Kansas Gov. Sam Brownback has issued an executive order protecting clergy and churches from lawsuits over their refusal to participate in same-sex marriages.
“We have a duty to govern and to govern in accordance with the Constitution as it has been determined by the Supreme Court decision,” Brownback said in a prepared statement. “We also recognize that religious liberty is at the heart of who we are as Kansans and Americans, and should be protected. The Kansas Bill of Rights affirms the right to worship according to ‘dictates of conscience’ and further protects against any infringement of that right. Today’s Executive Order protects Kansas clergy and religious organizations from being forced to participate in activities that violate their sincerely and deeply held beliefs.”
Kansas isn’t the only state to adopt protections for clergy after the Supreme Court legalized same-sex marriage late last month. Last week, Texas Gov. Greg Abbott signed a bill passed by the legislature at the end of its session to shield pastors from lawsuits. Oklahoma enacted a similar measure May 1, and Tennessee legislators are considering one. And Louisiana Gov. Bobby Jindal issued his own executive order providing protections to pastors after lawmakers in his state failed to pass a proposed bill.
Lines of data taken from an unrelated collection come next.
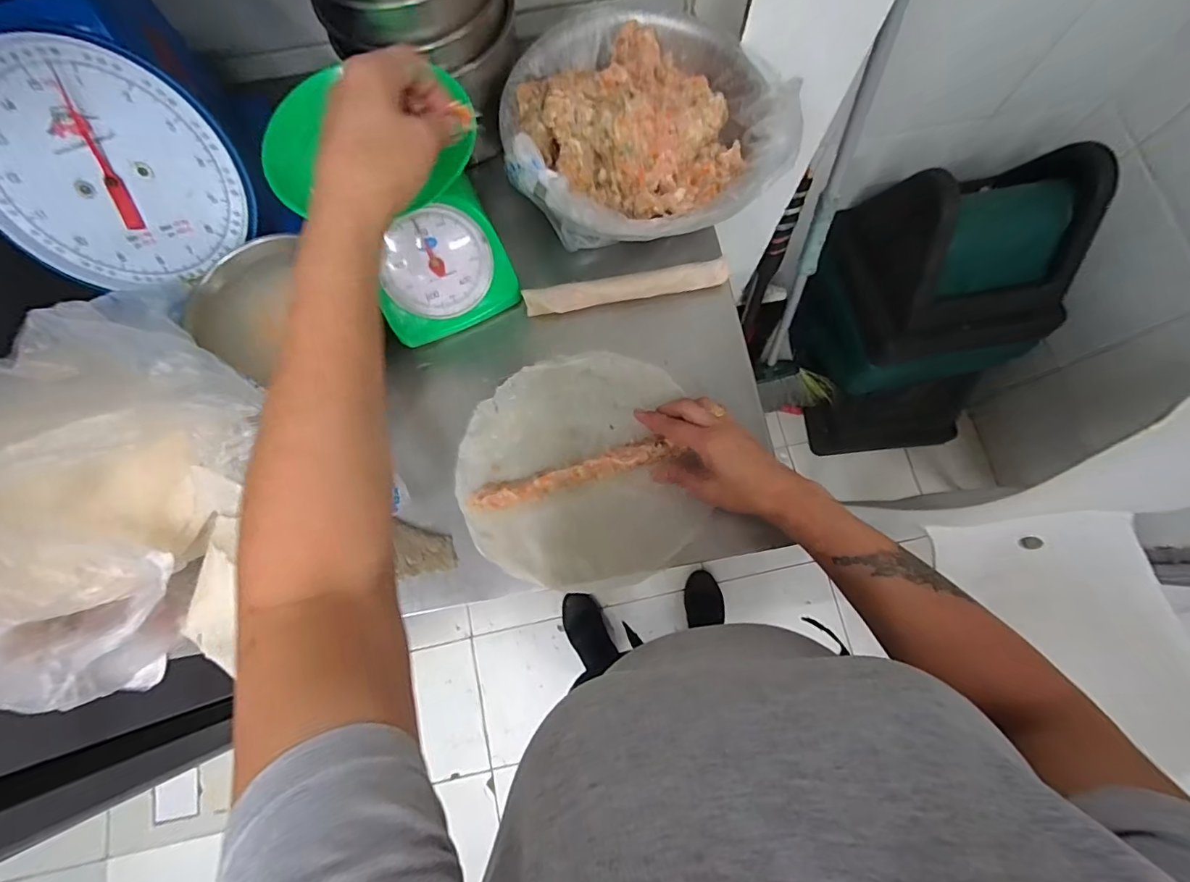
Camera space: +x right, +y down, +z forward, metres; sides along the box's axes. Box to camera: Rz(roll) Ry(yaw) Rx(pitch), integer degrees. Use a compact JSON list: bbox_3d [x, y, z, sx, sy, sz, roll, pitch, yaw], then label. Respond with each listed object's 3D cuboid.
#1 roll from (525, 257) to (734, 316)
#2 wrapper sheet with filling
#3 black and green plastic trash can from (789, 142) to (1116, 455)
[{"bbox_3d":[0.033,-0.156,0.518,0.206,0.022,0.022,-9,77,-1],"label":"roll"},{"bbox_3d":[-0.019,0.026,0.485,0.215,0.026,0.220,-12,77,-2],"label":"wrapper sheet with filling"},{"bbox_3d":[0.733,-0.263,1.100,0.362,0.597,0.431,-11,77,-2],"label":"black and green plastic trash can"}]

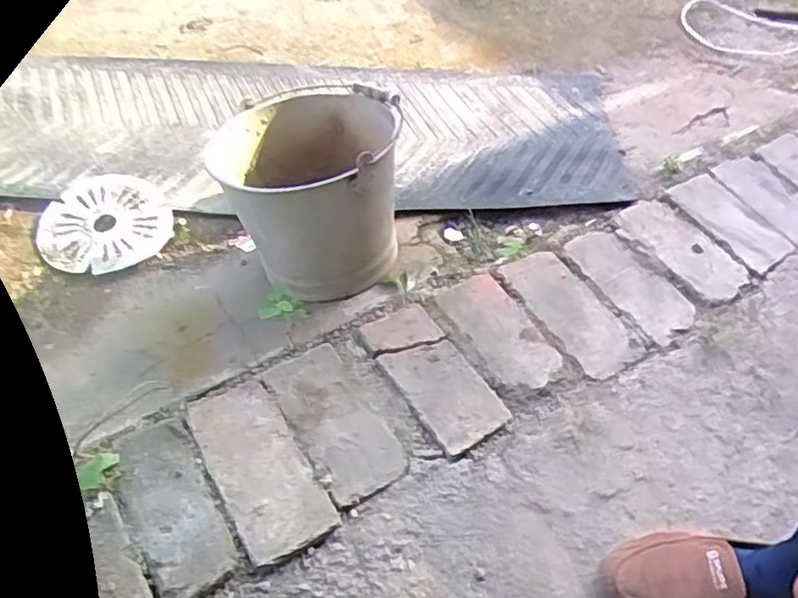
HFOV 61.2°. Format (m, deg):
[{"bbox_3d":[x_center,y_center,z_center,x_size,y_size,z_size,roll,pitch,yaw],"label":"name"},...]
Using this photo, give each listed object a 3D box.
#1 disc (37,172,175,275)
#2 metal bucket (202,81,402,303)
[{"bbox_3d":[-0.562,-0.153,1.279,0.235,0.030,0.263,-32,56,-24],"label":"disc"},{"bbox_3d":[-0.136,-0.191,1.133,0.285,0.257,0.312,0,49,0],"label":"metal bucket"}]

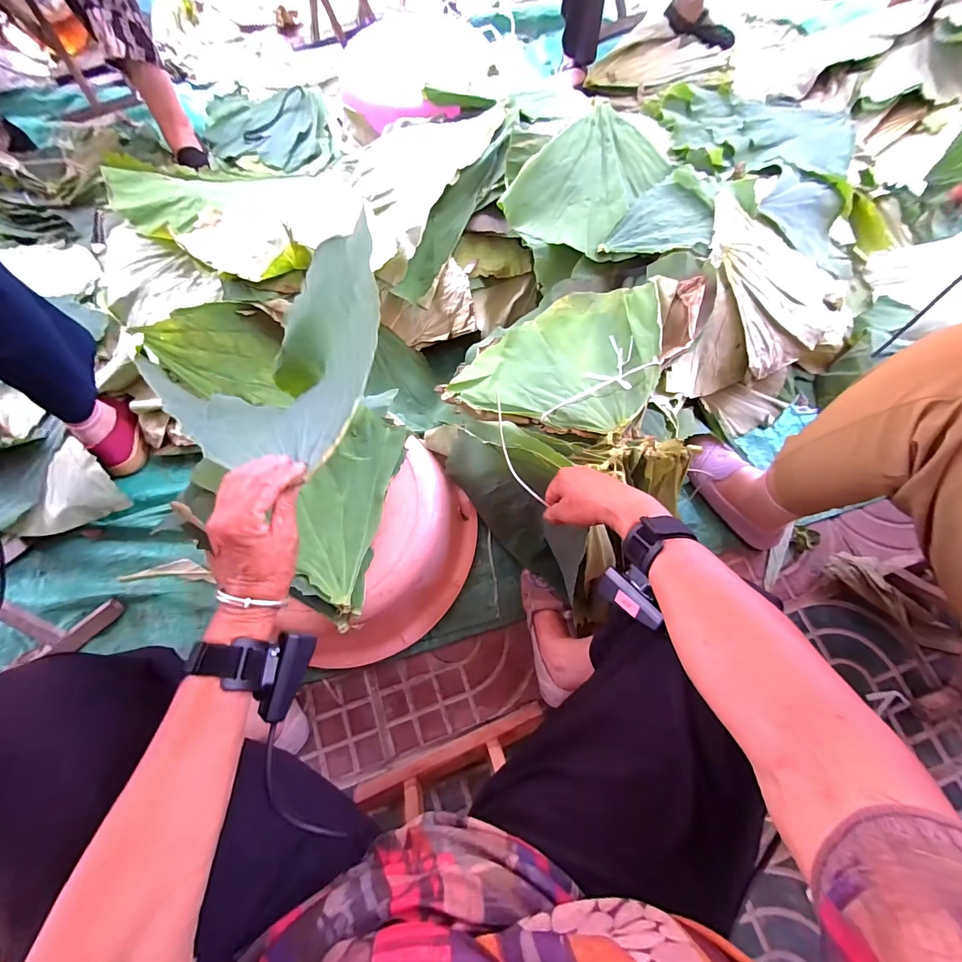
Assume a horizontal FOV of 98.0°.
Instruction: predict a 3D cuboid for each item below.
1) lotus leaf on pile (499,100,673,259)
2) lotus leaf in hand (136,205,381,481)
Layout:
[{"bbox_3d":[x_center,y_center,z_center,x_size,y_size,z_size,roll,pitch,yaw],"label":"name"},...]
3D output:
[{"bbox_3d":[0.224,-0.554,0.779,0.231,0.054,0.341,38,76,11],"label":"lotus leaf on pile"},{"bbox_3d":[-0.245,-0.149,0.509,0.257,0.156,0.304,6,73,1],"label":"lotus leaf in hand"}]

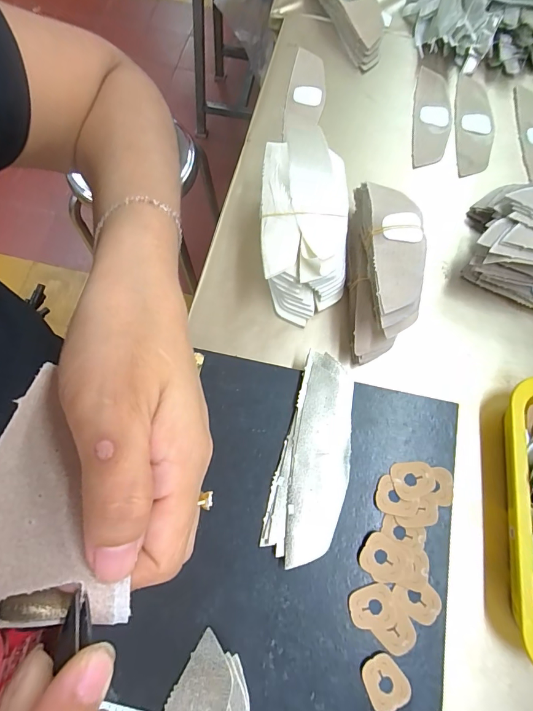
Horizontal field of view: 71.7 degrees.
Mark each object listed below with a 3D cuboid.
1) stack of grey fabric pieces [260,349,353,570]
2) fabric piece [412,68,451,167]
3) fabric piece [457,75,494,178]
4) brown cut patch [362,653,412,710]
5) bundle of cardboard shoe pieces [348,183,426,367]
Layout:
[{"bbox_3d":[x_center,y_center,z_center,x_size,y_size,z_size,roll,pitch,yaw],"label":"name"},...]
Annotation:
[{"bbox_3d":[0.048,0.093,0.353,0.063,0.014,0.187,16,73,4],"label":"stack of grey fabric pieces"},{"bbox_3d":[0.233,-0.337,0.518,0.049,0.005,0.176,9,73,2],"label":"fabric piece"},{"bbox_3d":[0.290,-0.322,0.513,0.048,0.006,0.175,7,73,2],"label":"fabric piece"},{"bbox_3d":[0.098,0.271,0.305,0.034,0.004,0.038,-26,75,-8],"label":"brown cut patch"},{"bbox_3d":[0.125,-0.097,0.401,0.059,0.082,0.195,2,73,0],"label":"bundle of cardboard shoe pieces"}]

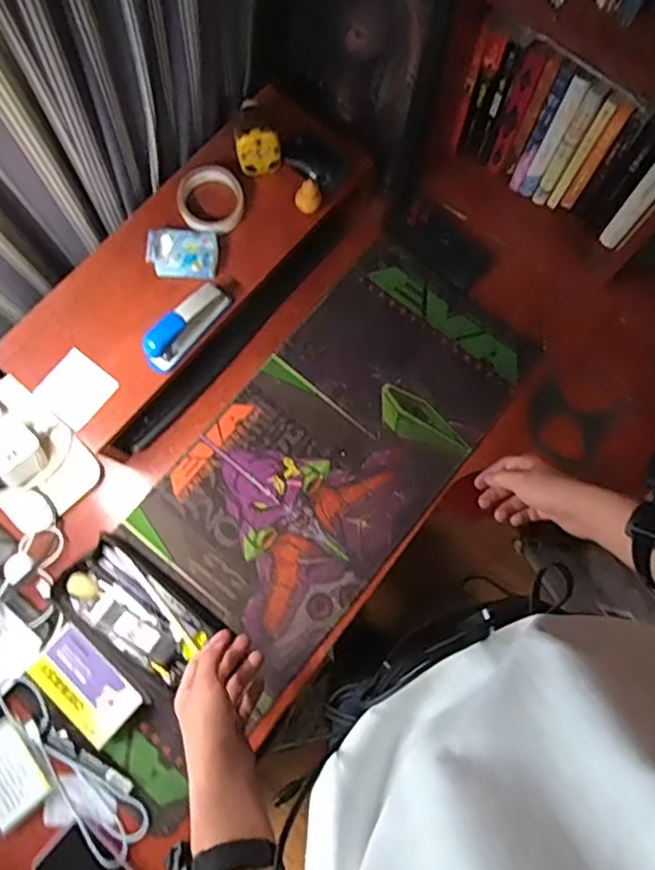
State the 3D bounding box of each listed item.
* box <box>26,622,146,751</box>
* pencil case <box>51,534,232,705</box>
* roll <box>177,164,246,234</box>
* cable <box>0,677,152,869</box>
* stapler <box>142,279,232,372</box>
[{"bbox_3d":[-0.290,0.301,0.725,0.130,0.021,0.075,42,80,9],"label":"box"},{"bbox_3d":[-0.240,0.224,0.747,0.183,0.041,0.115,37,80,8],"label":"pencil case"},{"bbox_3d":[-0.151,-0.305,0.787,0.084,0.023,0.101,-16,77,-3],"label":"roll"},{"bbox_3d":[-0.308,0.393,0.710,0.066,0.021,0.243,-43,80,-9],"label":"cable"},{"bbox_3d":[-0.172,-0.133,0.731,0.030,0.058,0.124,39,80,9],"label":"stapler"}]

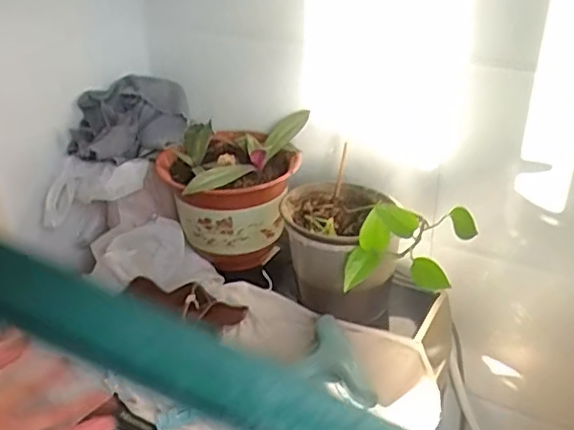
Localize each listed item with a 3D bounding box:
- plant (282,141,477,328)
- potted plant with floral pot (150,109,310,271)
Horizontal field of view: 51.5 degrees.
[{"bbox_3d":[0.111,0.056,0.829,0.154,0.188,0.250,-23,36,-32],"label":"plant"},{"bbox_3d":[-0.080,-0.030,0.965,0.232,0.187,0.223,-5,30,-5],"label":"potted plant with floral pot"}]

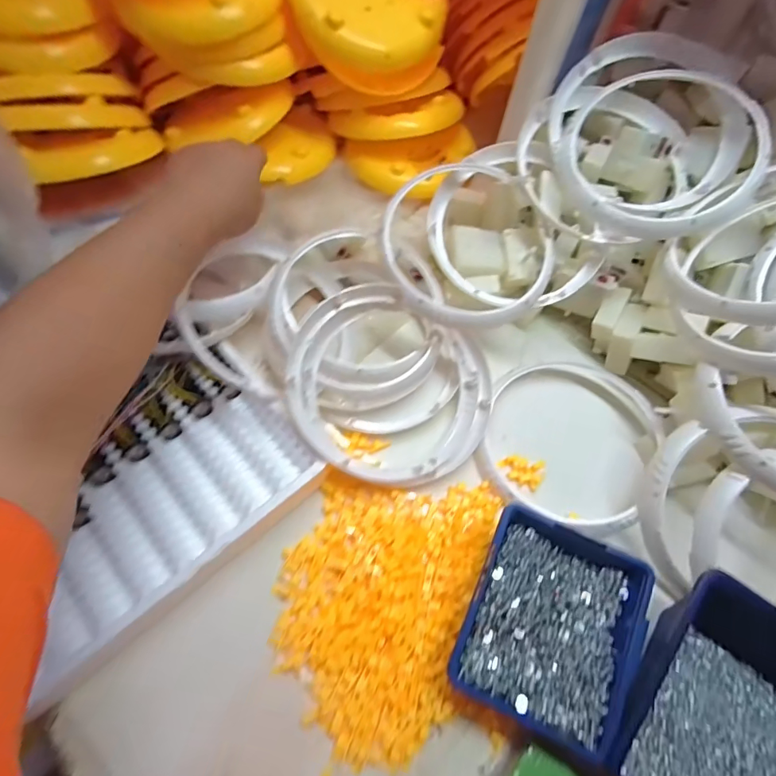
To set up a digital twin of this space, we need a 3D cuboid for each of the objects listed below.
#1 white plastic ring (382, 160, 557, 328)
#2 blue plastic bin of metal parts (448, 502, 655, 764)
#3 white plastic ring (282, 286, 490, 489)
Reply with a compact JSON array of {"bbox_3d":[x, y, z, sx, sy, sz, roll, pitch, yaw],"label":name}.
[{"bbox_3d":[0.078,-0.148,0.448,0.176,0.025,0.184,1,75,-4],"label":"white plastic ring"},{"bbox_3d":[0.123,0.181,0.344,0.121,0.054,0.138,23,63,8],"label":"blue plastic bin of metal parts"},{"bbox_3d":[0.003,0.002,0.428,0.195,0.028,0.177,31,74,-8],"label":"white plastic ring"}]

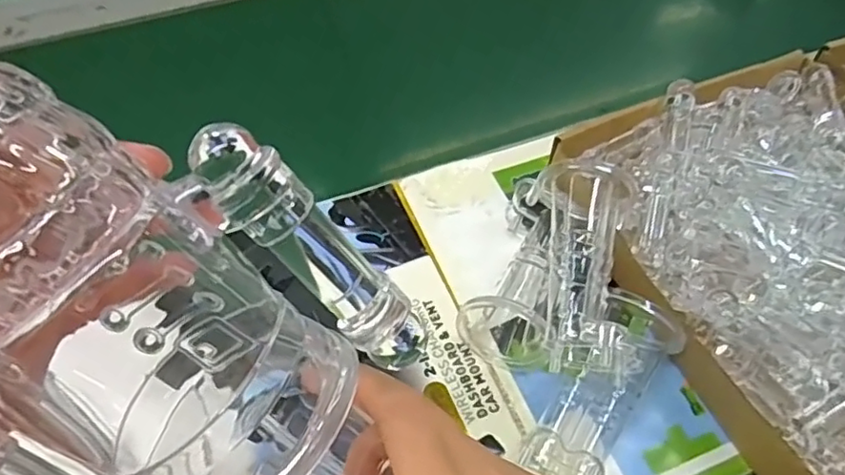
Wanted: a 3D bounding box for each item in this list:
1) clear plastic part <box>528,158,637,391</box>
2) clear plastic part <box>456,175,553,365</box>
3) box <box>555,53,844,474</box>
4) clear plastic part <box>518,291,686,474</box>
[{"bbox_3d":[0.108,0.022,0.429,0.059,0.058,0.140,2,78,-2],"label":"clear plastic part"},{"bbox_3d":[0.077,0.025,0.457,0.063,0.062,0.133,21,59,10],"label":"clear plastic part"},{"bbox_3d":[0.280,0.004,0.468,0.299,0.086,0.303,-20,59,-15],"label":"box"},{"bbox_3d":[0.116,0.096,0.412,0.060,0.060,0.134,33,61,17],"label":"clear plastic part"}]

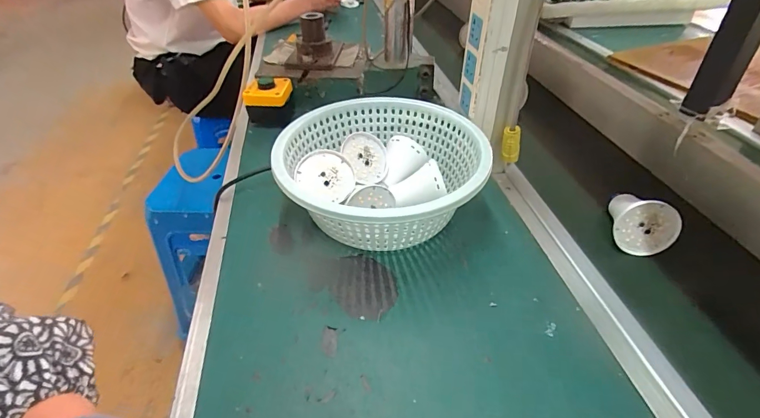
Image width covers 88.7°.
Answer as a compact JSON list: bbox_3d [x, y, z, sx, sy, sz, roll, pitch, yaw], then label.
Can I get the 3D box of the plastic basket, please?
[{"bbox_3d":[0.003,-0.037,0.478,0.230,0.098,0.239,-1,40,1],"label":"plastic basket"}]

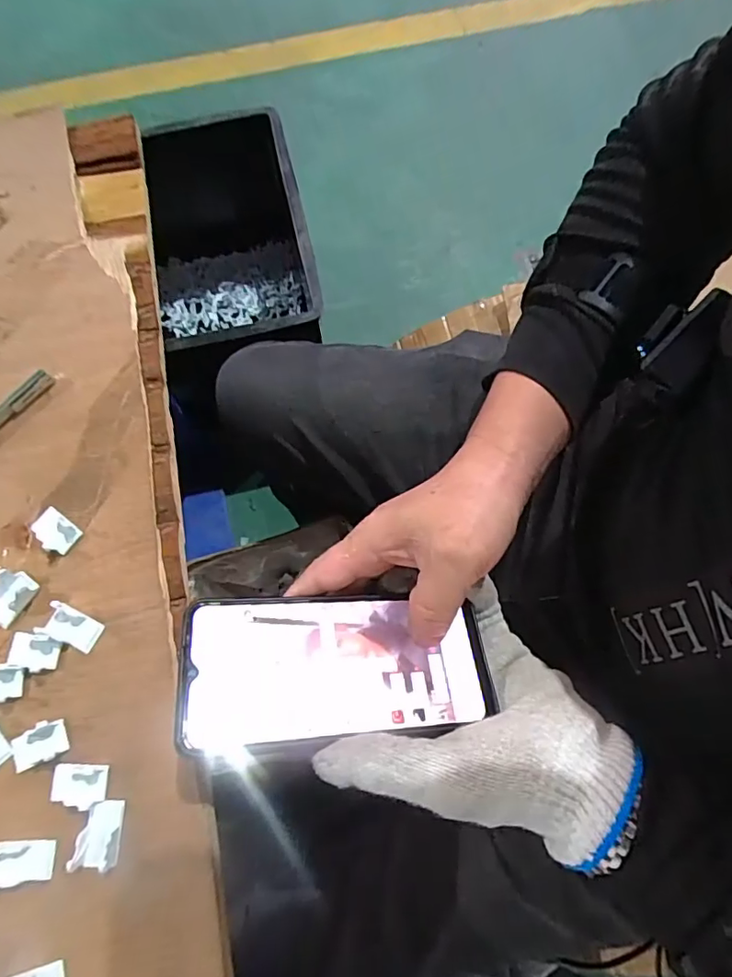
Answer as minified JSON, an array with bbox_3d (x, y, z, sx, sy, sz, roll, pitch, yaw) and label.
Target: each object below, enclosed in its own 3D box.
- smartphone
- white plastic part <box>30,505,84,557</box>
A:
[{"bbox_3d":[-0.012,0.096,0.287,0.164,0.016,0.073,2,57,-15],"label":"smartphone"},{"bbox_3d":[-0.192,0.026,0.327,0.030,0.006,0.021,35,77,11],"label":"white plastic part"}]

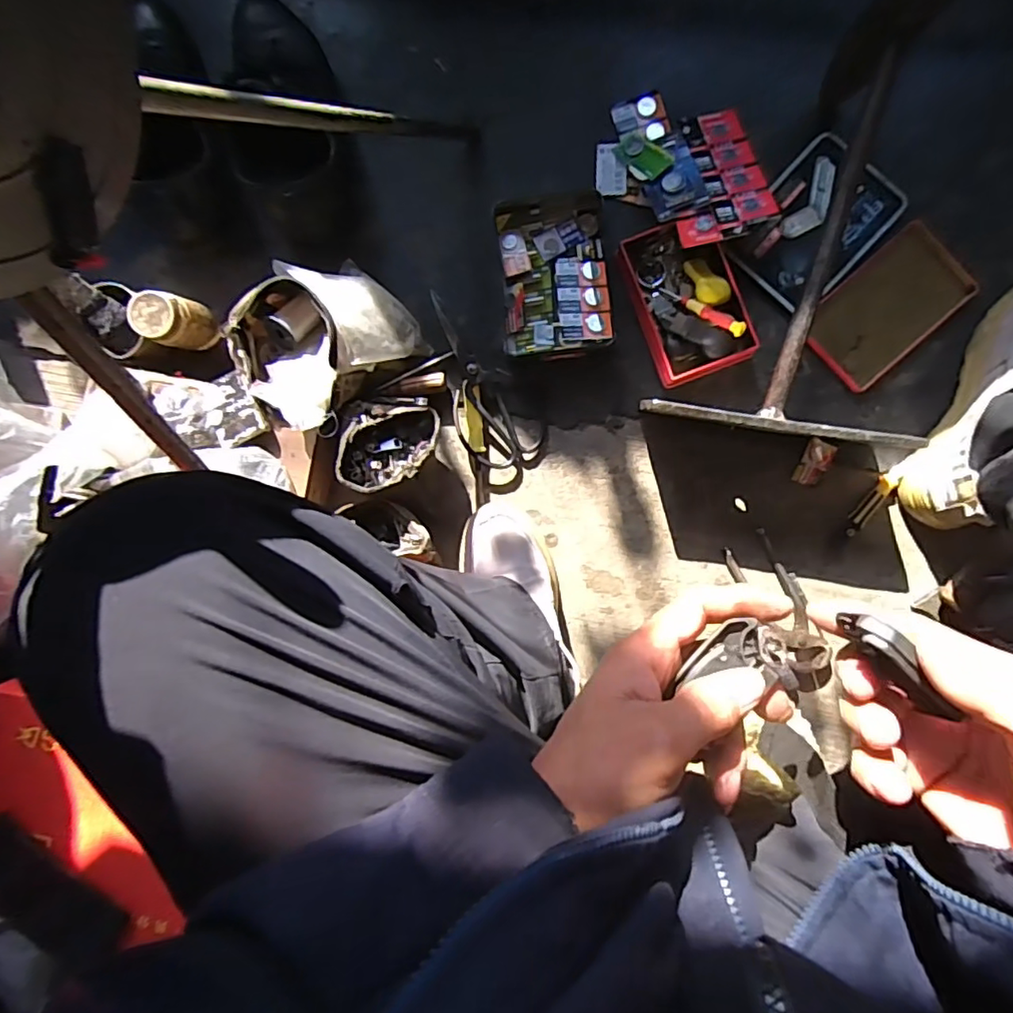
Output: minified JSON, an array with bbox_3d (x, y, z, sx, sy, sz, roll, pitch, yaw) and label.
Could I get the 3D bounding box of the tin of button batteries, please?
[{"bbox_3d":[0.052,-0.244,0.619,0.112,0.029,0.167,-4,92,5],"label":"tin of button batteries"}]

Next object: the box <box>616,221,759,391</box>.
[{"bbox_3d":[0.187,-0.213,0.604,0.100,0.038,0.158,-20,91,5],"label":"box"}]

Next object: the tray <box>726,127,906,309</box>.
[{"bbox_3d":[0.319,-0.293,0.603,0.117,0.025,0.162,43,95,2],"label":"tray"}]

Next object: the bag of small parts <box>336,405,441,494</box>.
[{"bbox_3d":[-0.117,-0.059,0.604,0.103,0.070,0.070,-18,91,5],"label":"bag of small parts"}]

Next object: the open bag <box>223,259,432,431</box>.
[{"bbox_3d":[-0.189,-0.169,0.594,0.167,0.099,0.134,-43,89,5],"label":"open bag"}]

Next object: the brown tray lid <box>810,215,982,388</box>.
[{"bbox_3d":[0.394,-0.207,0.597,0.157,0.012,0.097,-43,89,5],"label":"brown tray lid"}]

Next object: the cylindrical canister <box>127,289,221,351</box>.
[{"bbox_3d":[-0.351,-0.197,0.620,0.052,0.094,0.052,0,92,4],"label":"cylindrical canister"}]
Shortly after the Supreme Court decision, Jindal issued another executuive order protecting and offering legal representation to any clerks who chose not to issue marriage licenses to same-sex couples because of religious objections.
County clerks in Kentucky have been sued for refusing to issue marriage licenses. But so far, no members of the clergy or religious institutions are facing lawsuits for refusing to conduct or host a wedding for a homosexual couple.
Businesses in the wedding industry, on the other hand, have been dragged to court for choosing not to provide services for a same-sex ceremony. And all of the businesses so far have lost their cases.
Last year, the U.S. Supreme Court declined to hear an appeal from a New Mexico photographer fined for declining to take photos for a gay couple’s wedding. Last week, officials in Oregon fined a Christian-owned bakery $135,000 for turning down a wedding cake order from a lesbian couple. And this week, a bakery owner in Colorado went to a state appeals court to defend himself against a similar discrimination claim.